→ TASK TO CARRY OUT: Retype all the records below exactly as they are, with no image carried over.

→ AVAILABLE DATA:
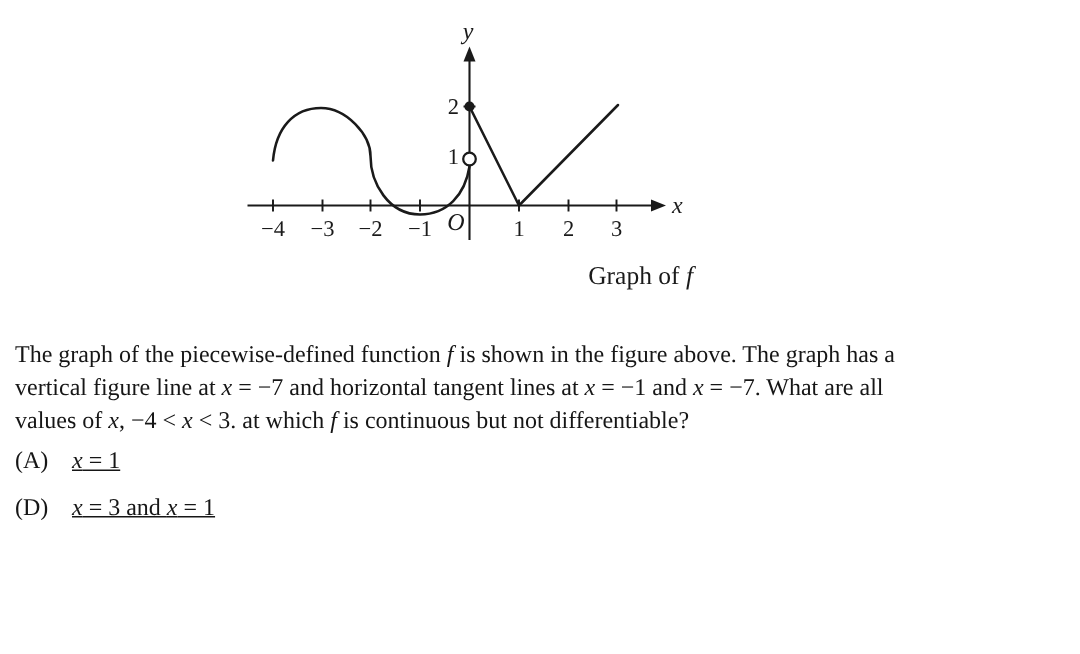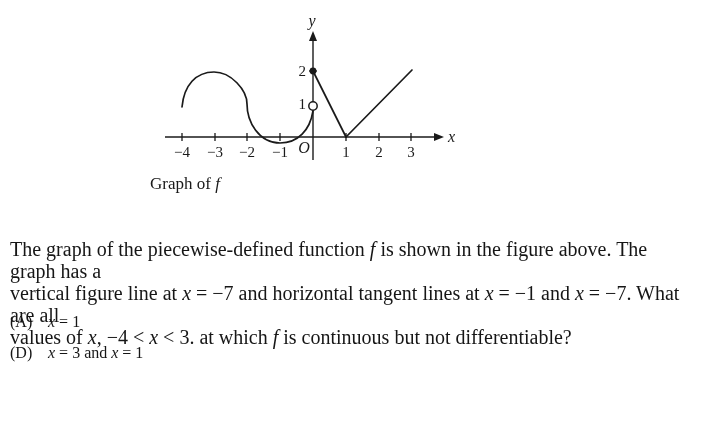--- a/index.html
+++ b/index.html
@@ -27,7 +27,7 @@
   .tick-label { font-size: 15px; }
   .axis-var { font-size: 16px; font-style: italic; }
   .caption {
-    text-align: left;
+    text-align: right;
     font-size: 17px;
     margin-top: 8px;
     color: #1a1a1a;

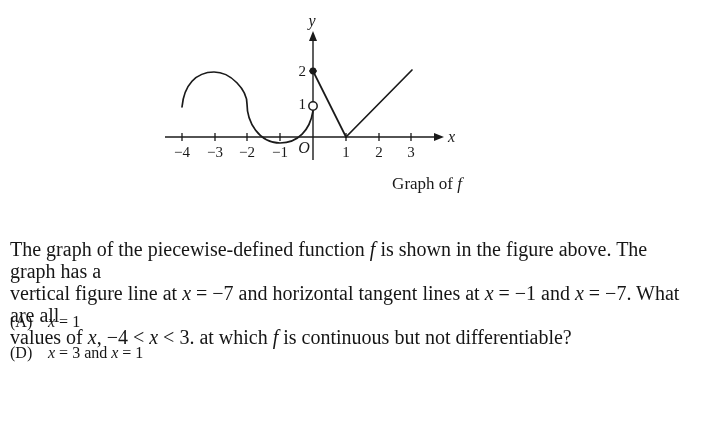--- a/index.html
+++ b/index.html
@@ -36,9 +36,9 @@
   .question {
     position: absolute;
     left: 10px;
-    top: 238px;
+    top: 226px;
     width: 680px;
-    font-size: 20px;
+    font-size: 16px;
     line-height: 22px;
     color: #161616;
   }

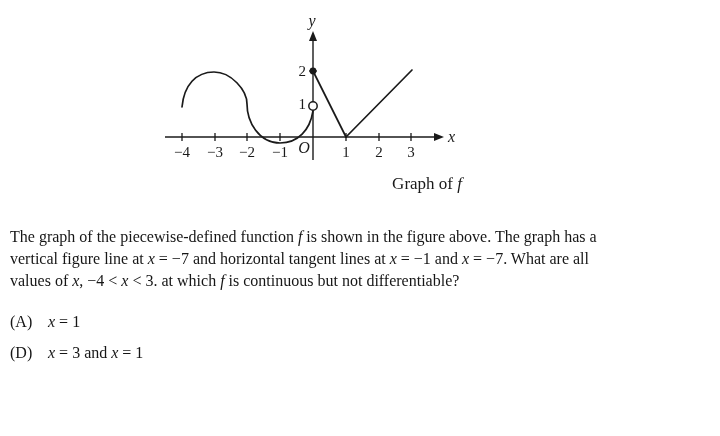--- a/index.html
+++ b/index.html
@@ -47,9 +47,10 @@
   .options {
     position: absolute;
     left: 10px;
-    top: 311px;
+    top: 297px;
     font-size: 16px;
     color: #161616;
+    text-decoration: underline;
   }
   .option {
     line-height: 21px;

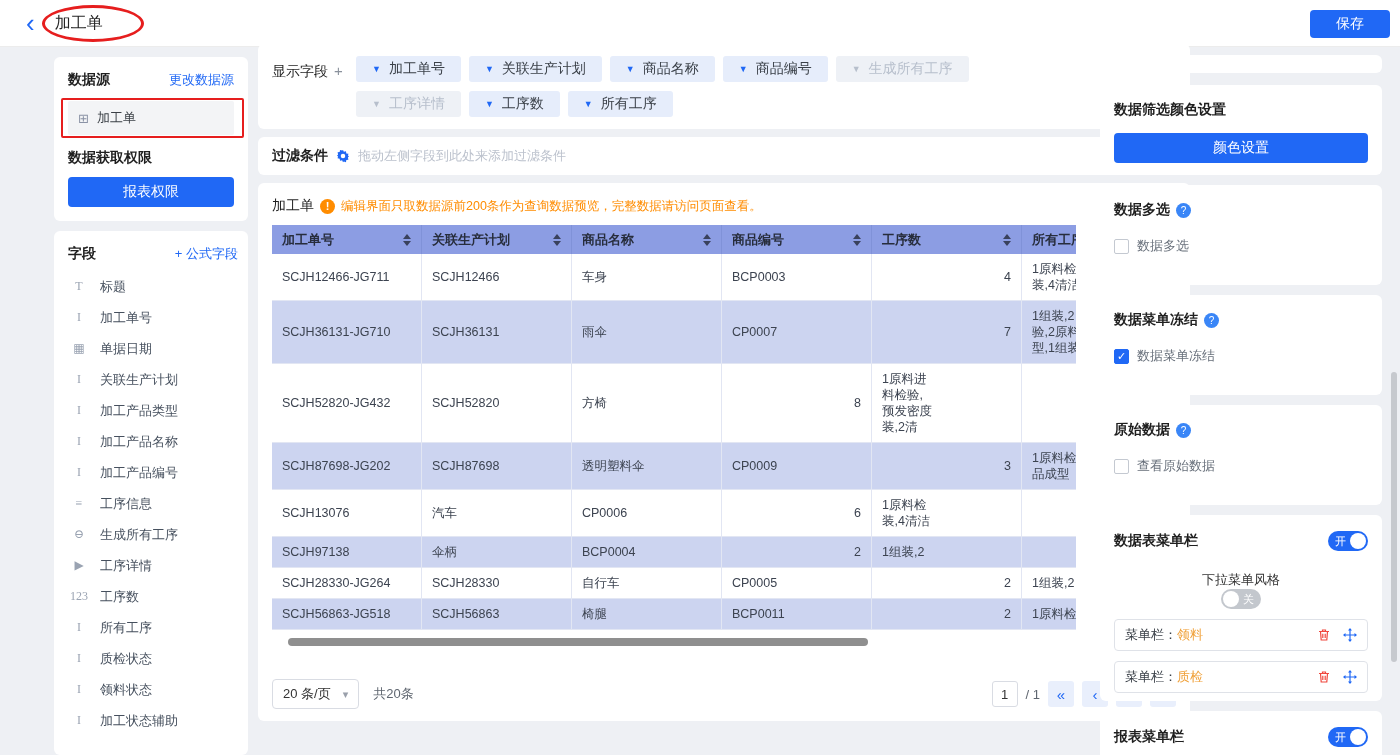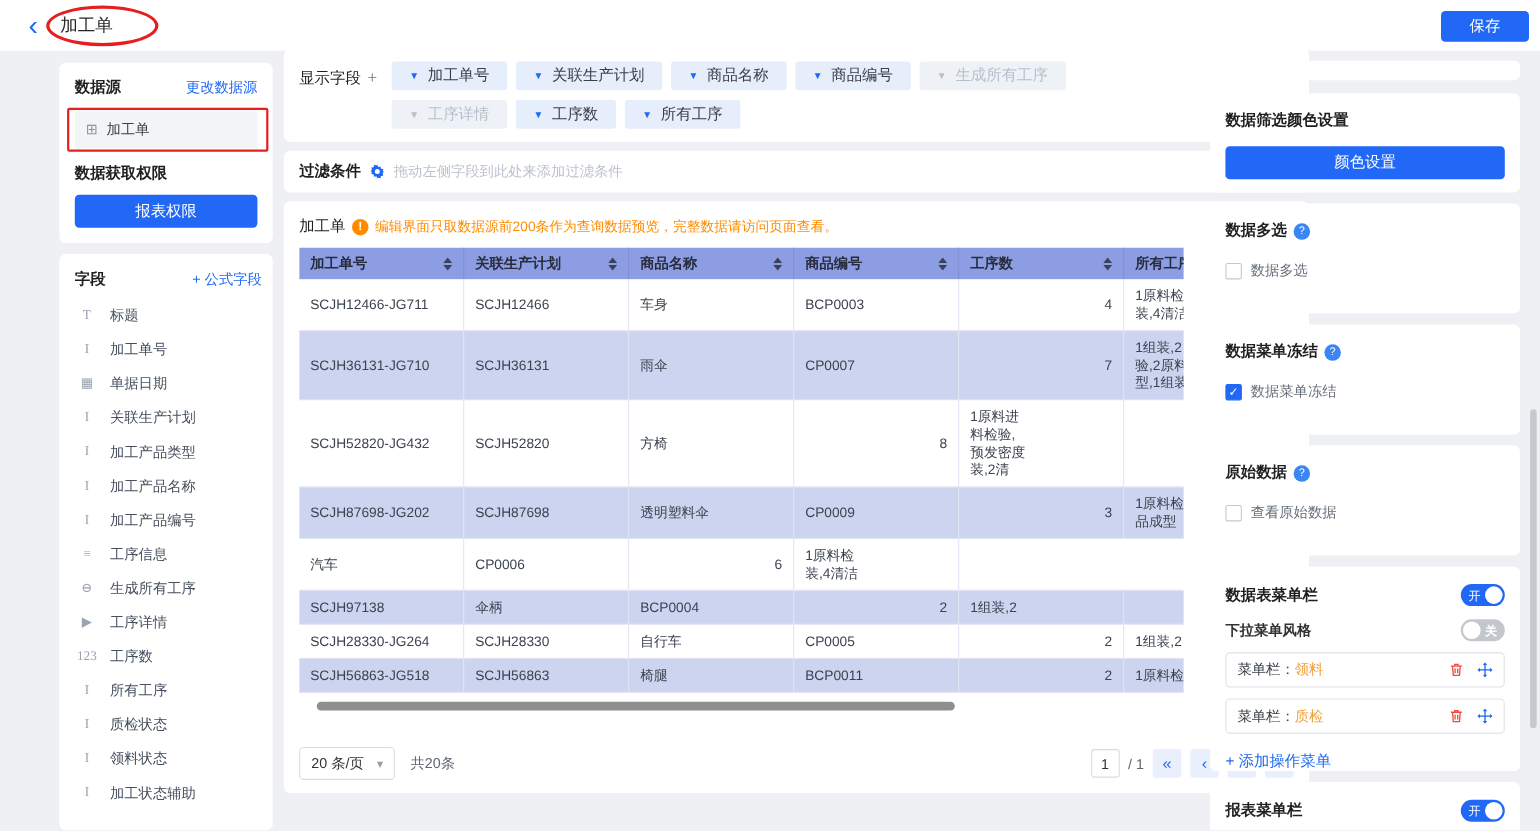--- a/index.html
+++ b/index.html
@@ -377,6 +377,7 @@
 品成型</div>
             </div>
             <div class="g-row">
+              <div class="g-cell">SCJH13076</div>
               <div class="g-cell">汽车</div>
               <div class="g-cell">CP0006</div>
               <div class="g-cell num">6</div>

→ TASK RESULT:
--- a/index.html
+++ b/index.html
@@ -27,7 +27,7 @@
   .tick-label { font-size: 15px; }
   .axis-var { font-size: 16px; font-style: italic; }
   .caption {
-    text-align: left;
+    text-align: right;
     font-size: 17px;
     margin-top: 8px;
     color: #1a1a1a;

--- a/index.html
+++ b/index.html
@@ -36,9 +36,9 @@
   .question {
     position: absolute;
     left: 10px;
-    top: 238px;
+    top: 226px;
     width: 680px;
-    font-size: 20px;
+    font-size: 16px;
     line-height: 22px;
     color: #161616;
   }

--- a/index.html
+++ b/index.html
@@ -47,9 +47,10 @@
   .options {
     position: absolute;
     left: 10px;
-    top: 311px;
+    top: 297px;
     font-size: 16px;
     color: #161616;
+    text-decoration: underline;
   }
   .option {
     line-height: 21px;

--- a/index.html
+++ b/index.html
@@ -377,6 +377,7 @@
 品成型</div>
             </div>
             <div class="g-row">
+              <div class="g-cell">SCJH13076</div>
               <div class="g-cell">汽车</div>
               <div class="g-cell">CP0006</div>
               <div class="g-cell num">6</div>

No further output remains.